Likewise, Congress should pass legislation that would require presidential declarations of national emergency to terminate automatically after 30 days unless approved by Congress. The excesses of COVID-19 lockdowns and Trump's various threats to deploy the military domestically should be more than enough to convince conservatives and liberals alike that the president should not have unilateral power to declare and indefinitely extend states of emergency.
In 2021, Sens. Mike Lee (R–Utah), Chris Murphy (D–Conn.), and Bernie Sanders (I–Vt.) introduced the National Security Powers Act, which would have strengthened congressional power over arms sales, military action taken under the War Powers Resolution, and declarations of national emergency. More legislation like this is needed. Unfortunately, Congress' interest in its oversight powers shifts with the political winds, and there hasn't been enough sustained bipartisan momentum to do anything about it.

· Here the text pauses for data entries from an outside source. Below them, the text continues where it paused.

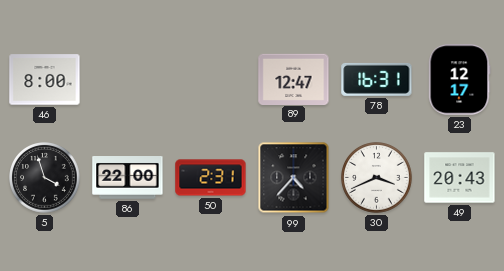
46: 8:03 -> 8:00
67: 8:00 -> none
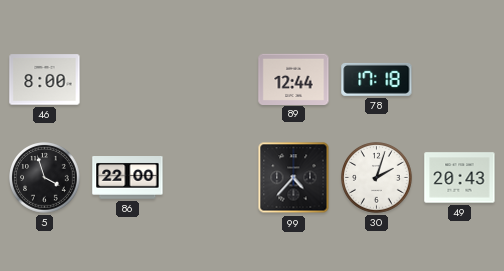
89: 12:47 -> 12:44
78: 16:31 -> 17:18
23: 12:17 -> none
50: 2:31 -> none
30: 3:41 -> 2:03
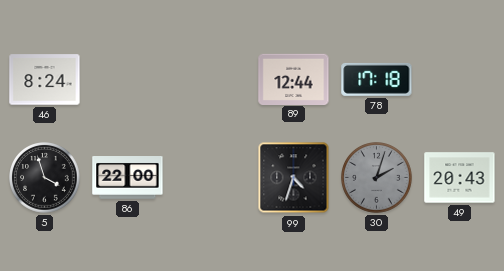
46: 8:00 -> 8:24
99: 4:37 -> 4:33
30 dial: white -> grey
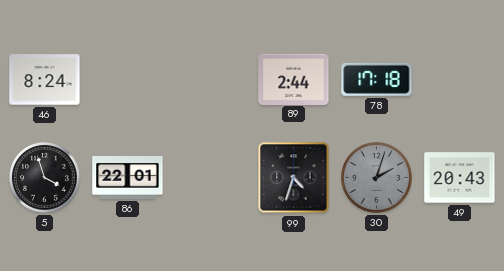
89: 12:44 -> 2:44
86: 22:00 -> 22:01
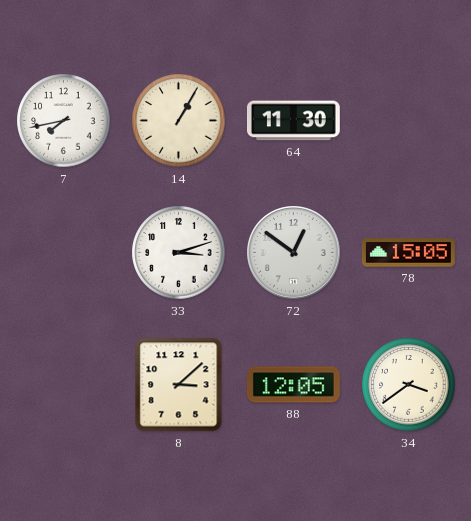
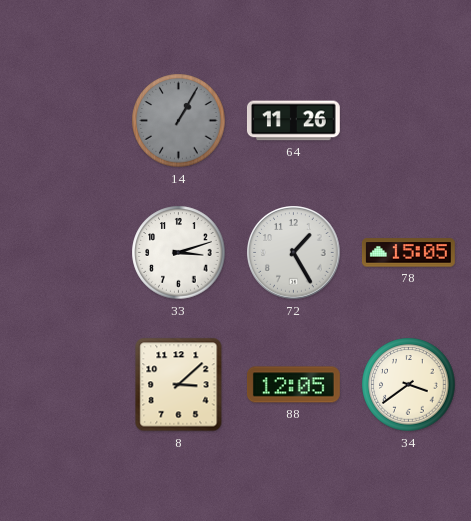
7: 7:43 -> none
14 dial: cream -> grey
64: 11:30 -> 11:26
72: 12:51 -> 1:25
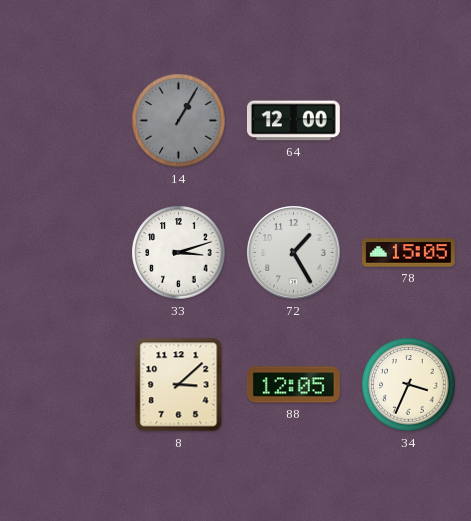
64: 11:26 -> 12:00
34: 3:39 -> 3:34
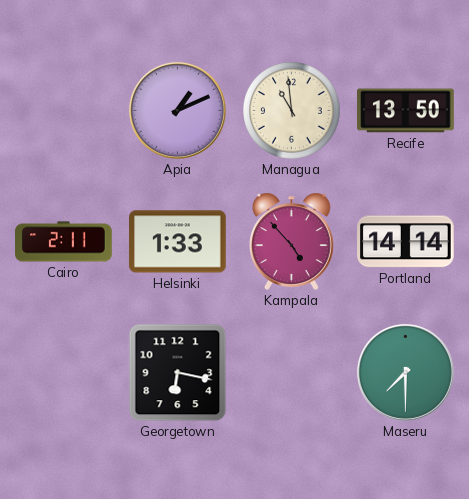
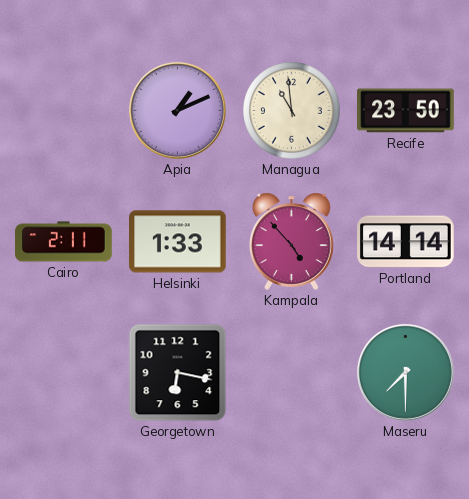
Recife: 13:50 -> 23:50
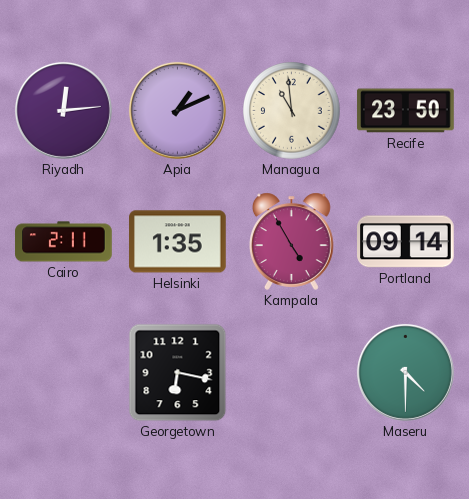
Riyadh: none -> 12:14
Helsinki: 1:33 -> 1:35
Kampala: 4:53 -> 4:55
Portland: 14:14 -> 09:14
Maseru: 7:30 -> 4:30
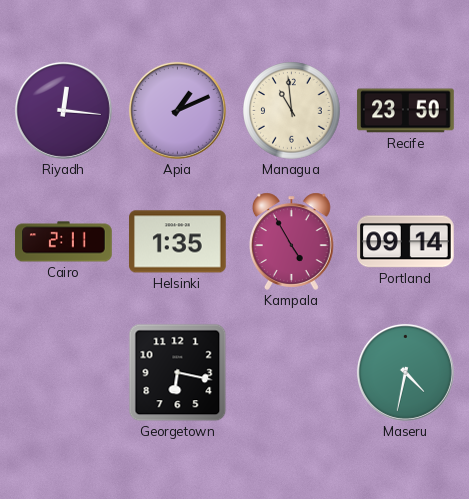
Riyadh: 12:14 -> 12:16
Maseru: 4:30 -> 4:32
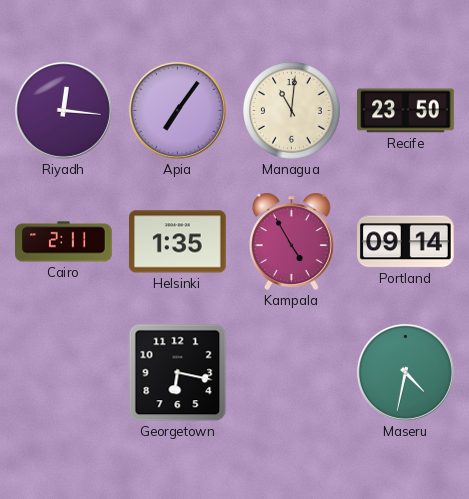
Apia: 1:11 -> 7:06
Managua: 10:59 -> 11:01
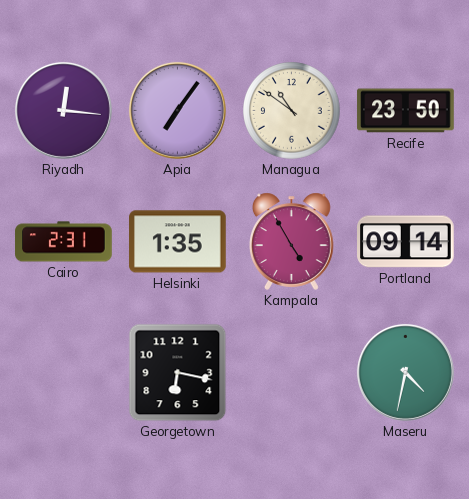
Managua: 11:01 -> 10:51
Cairo: 2:11 -> 2:31
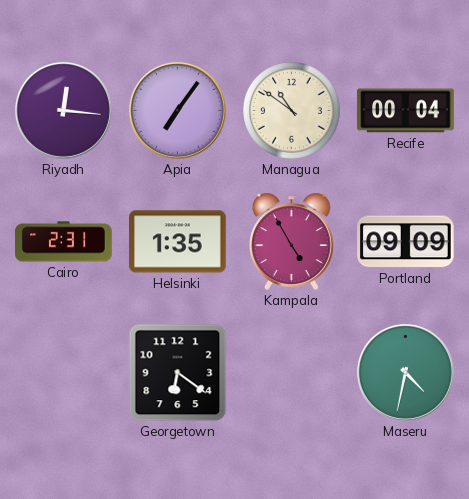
Recife: 23:50 -> 00:04
Portland: 09:14 -> 09:09
Georgetown: 6:17 -> 6:21
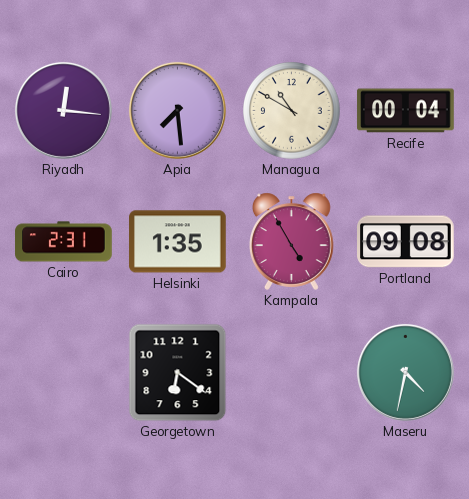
Apia: 7:06 -> 7:29
Managua: 10:51 -> 10:50
Portland: 09:09 -> 09:08
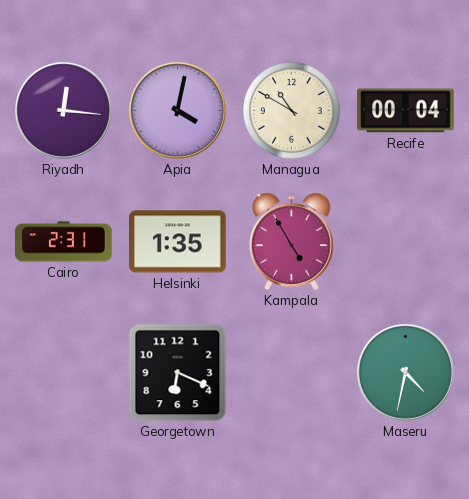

Finally, strengthening transparency and public records laws would at least subject an imperial executive to public scrutiny. If we're going to have a leviathan executive branch, we should know what it's up to. The current Freedom of Information Act (FOIA) is useless for keeping tabs on the government, and there are no practical consequences for officials who flout the law. (If you're a Reason subscriber, you can read in the newest issue about why the Freedom of Information Act should be abolished and replaced with proactive disclosure.)
But doing any of this would require de-escalation—an arms reduction treaty between the two major political parties—and there will be no political incentive to do so unless voters create it.